病気を患うある方のために、私含め4名でルルドに行き、スーツケースに詰められる分の水をくみ、持って帰るという、数日間の旅をしました。ルルドの水自体に「病気を治す」成分が含まれているわけではないでしょう。しかし、信者ではなく、これまでどちらかというと宗教とは真逆の生き方をしていたその方がルルドの水に全面的に頼り、希望を託してくれたこと、私にとってはそれこそが奇跡でした。

水を汲みに行くまでのいきさつ

もともとの始まりは、その方の病気を知った直後に、たまたまルルドに添乗で行く機会があったことです。私はその方はルルドの水を渡すには嫌がるような気がしていたため、ロウソクに火をともし、祈るだけにとどめていました。すると私がルルドに行ったことを知ったご本人から、思いがけない言葉が発せられました。どうやら知り合いの信者の方からルルドの水の話を聞いたことがあったようで、「ルルドの水を、飲みたい」と。すでにルルドを後にしていた私は、ルルドの水を全く汲んでもいませんでした。そこでご一緒していたお客様に事情を話し、少しだけ水をわけていただくことになりました。ありがたいことにお客様は、マリア様の形をした入れ物とともに、大切なルルドの水を私に分けてくださいました。

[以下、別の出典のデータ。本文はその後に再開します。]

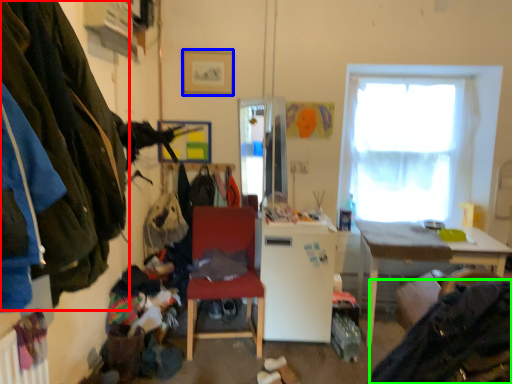
Question: Which is nearer to the clothing (highlighted by a red box)? picture frame (highlighted by a blue box) or clothing (highlighted by a green box).

Choices:
 (A) picture frame
 (B) clothing

Answer: (B)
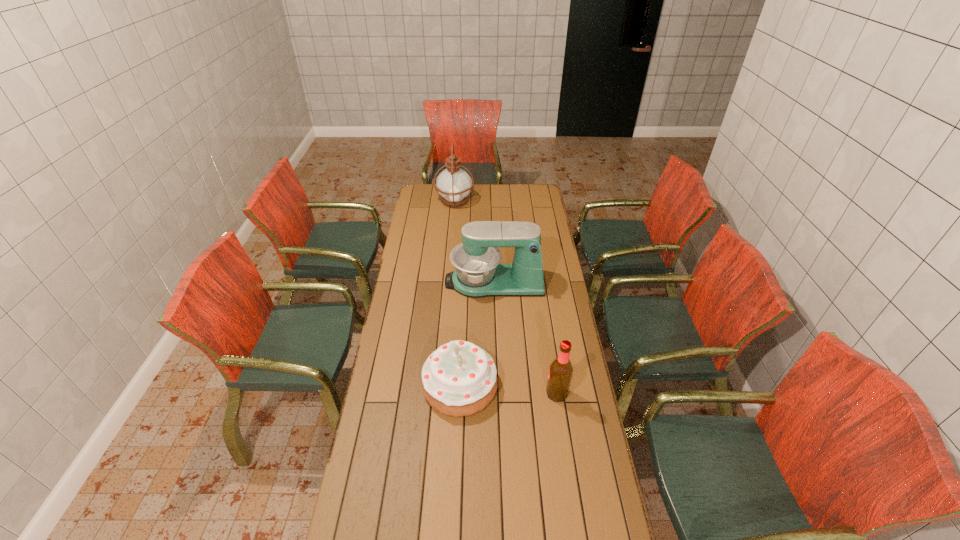
This screenshot has height=540, width=960. I want to click on free point located on the front of the cake, so click(455, 512).

Image resolution: width=960 pixels, height=540 pixels. Find the location of `object that is at the far edge`. object that is at the far edge is located at coordinates (453, 184).

At what (x,y) coordinates should I click in order to perform the action: click on object that is at the left edge. Please return your answer as a coordinate pair (x, y). The image size is (960, 540). Looking at the image, I should click on (453, 184).

Find the location of `mixer present at the right edge`. mixer present at the right edge is located at coordinates (477, 274).

In order to click on beer bottle present at the right edge in this screenshot , I will do `click(560, 373)`.

You are a GUI agent. You are given a task and a screenshot of the screen. Output one action in this format:
    pyautogui.click(x=<x>, y=<y>)
    Task: Click on the object situated at the far left corner
    This screenshot has height=540, width=960.
    Given the screenshot: What is the action you would take?
    pyautogui.click(x=453, y=184)

In the image, there is a desktop. At what (x,y) coordinates should I click in order to perform the action: click on free space at the left edge. Please return your answer as a coordinate pair (x, y). This screenshot has height=540, width=960. Looking at the image, I should click on (410, 336).

The image size is (960, 540). Identify the location of free location at the right edge of the desktop. (567, 472).

The height and width of the screenshot is (540, 960). In the image, there is a desktop. Identify the location of vacant area at the far left corner. (419, 186).

Locate an element on the screen. This screenshot has height=540, width=960. free spot between the shortest object and the beer bottle is located at coordinates (509, 389).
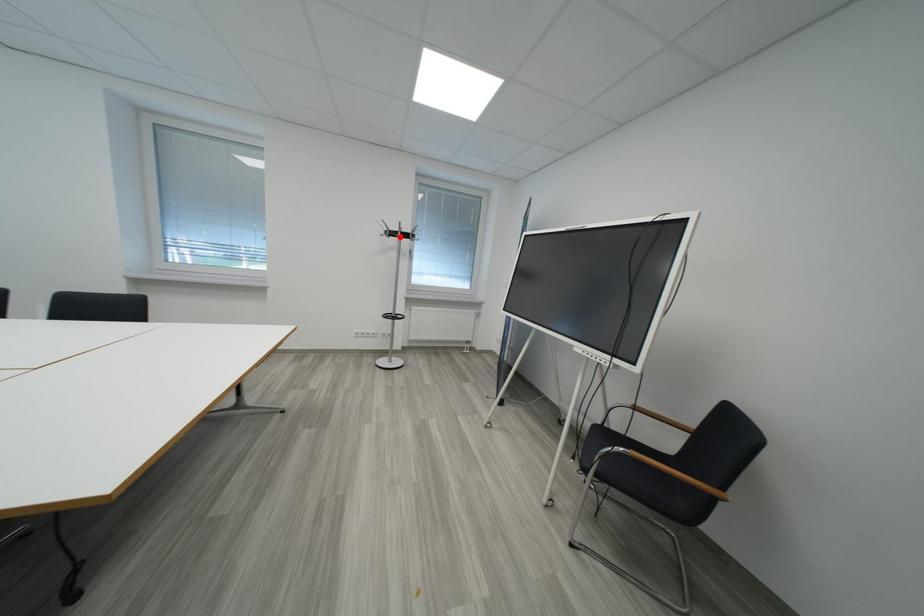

帰国直後に病院へ直行し、治療が始まる直前に水を渡すことが間に合いました。それはそれは喜んで、無邪気に水を飲む様子をみながら、こんなに喜んでもらえるなら、もっとたくさん水を汲んできたいと思い…ということで、それから約1か月して、4人で水を汲みにでかけたというわけでした。

驚きの「ガムテープ再利用」

スーツケースいっぱいの量の水をくみ、戻った私たち。すぐに必要な分として、とりあえず500ミリリットル入りのペットボトルにいれたルルドの水は、空港から家族が病院に直行し、すぐに届けたそうでした。数日後、病院を訪ねた私に、その方がうれしそうに「ほら!」と見せてくれたものがありました。手には先日届けられた500ミリリットルのペットボトルが。側面にはガムテープがはられています。それは、水がこぼれないように口をしっかり封をするために貼っていた2本のガムテープ。その方はそれをはがし、捨てずにちょうど十字架のようにして、側面に「ガムテープの十字架」として貼っていたのでした。なんとなく照れ笑いをするその方の前で、私は思わず泣き笑いをしてしまった、そんな少しのどかな冬の病室でした。

マリア様とともに

しかしながら残念ながら病気の進行には勝てず、約半年後天に召されてしまいました。最期はもうルルドの水のことなどどうでもよくなってしまっていたのではないか、と思っていました。ところがその方の仕事場を拝見させてもらったところ、机の上に山積みになった書類や本に埋もれて、マリア様の形のルルドの水のいれものが立っているのをみつけたのです。最初にお客様から分けていただいたときに入れていた、その入れ物でした。ルルドの水は飲み切って、とっくに空になっていましたが、生きる望みを決して捨てずに仕事を続ける中、傍らにはさりげなくマリア様の姿があったその光景を想像し、思わず涙しました。

2月11日を前に、ルルドの水の奇跡の意味をあらためて思い起こしています。ルルドにまた行けるようになったら、皆様をご案内してきたい、とひそやかな決意を新たにいたしました。